▶ _WHAT YOU NEED TO DO_:
Copy out the lines below word for word, starting at the line that contains "Reading left to" and ending at the line that contains "h (Absent features): median", with both of those lines included.

▶ _DATA TO USE_:
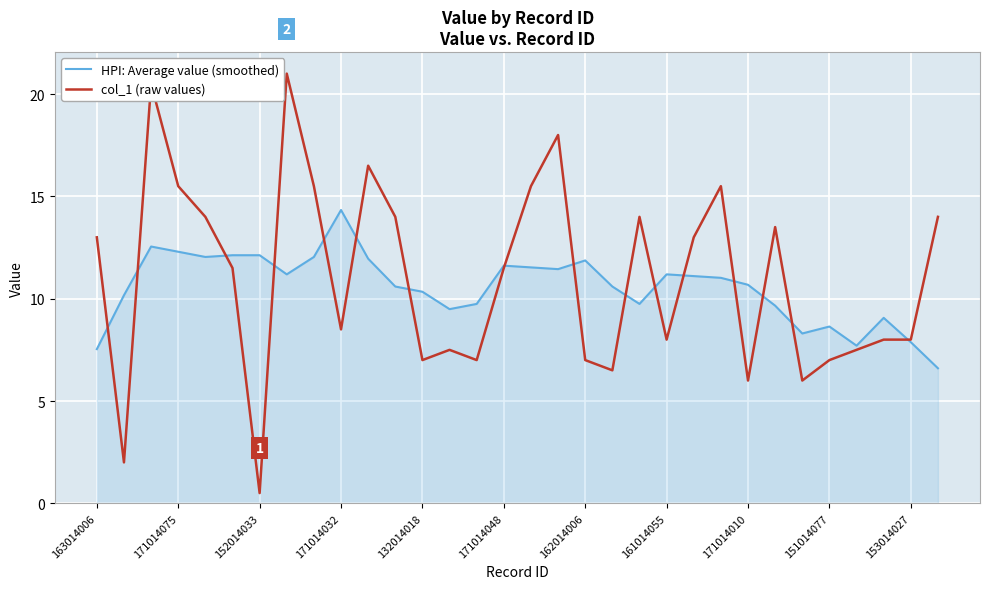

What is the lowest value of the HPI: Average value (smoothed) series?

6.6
--
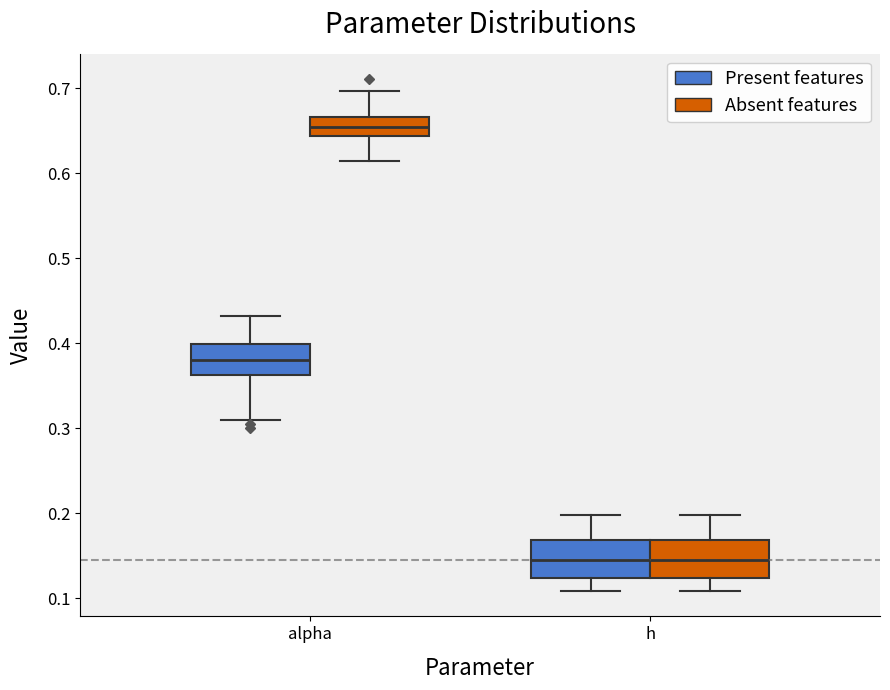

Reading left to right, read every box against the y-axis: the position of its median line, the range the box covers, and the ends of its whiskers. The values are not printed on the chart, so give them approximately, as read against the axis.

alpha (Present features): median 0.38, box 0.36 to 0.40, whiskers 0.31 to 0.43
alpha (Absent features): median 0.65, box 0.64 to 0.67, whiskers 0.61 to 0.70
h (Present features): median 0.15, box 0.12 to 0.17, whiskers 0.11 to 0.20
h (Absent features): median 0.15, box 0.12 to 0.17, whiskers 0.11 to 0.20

▶ _ANSWER SECTION_:
Reading left to right, read every box against the y-axis: the position of its median line, the range the box covers, and the ends of its whiskers. The values are not printed on the chart, so give them approximately, as read against the axis.

alpha (Present features): median 0.38, box 0.36 to 0.40, whiskers 0.31 to 0.43
alpha (Absent features): median 0.65, box 0.64 to 0.67, whiskers 0.61 to 0.70
h (Present features): median 0.15, box 0.12 to 0.17, whiskers 0.11 to 0.20
h (Absent features): median 0.15, box 0.12 to 0.17, whiskers 0.11 to 0.20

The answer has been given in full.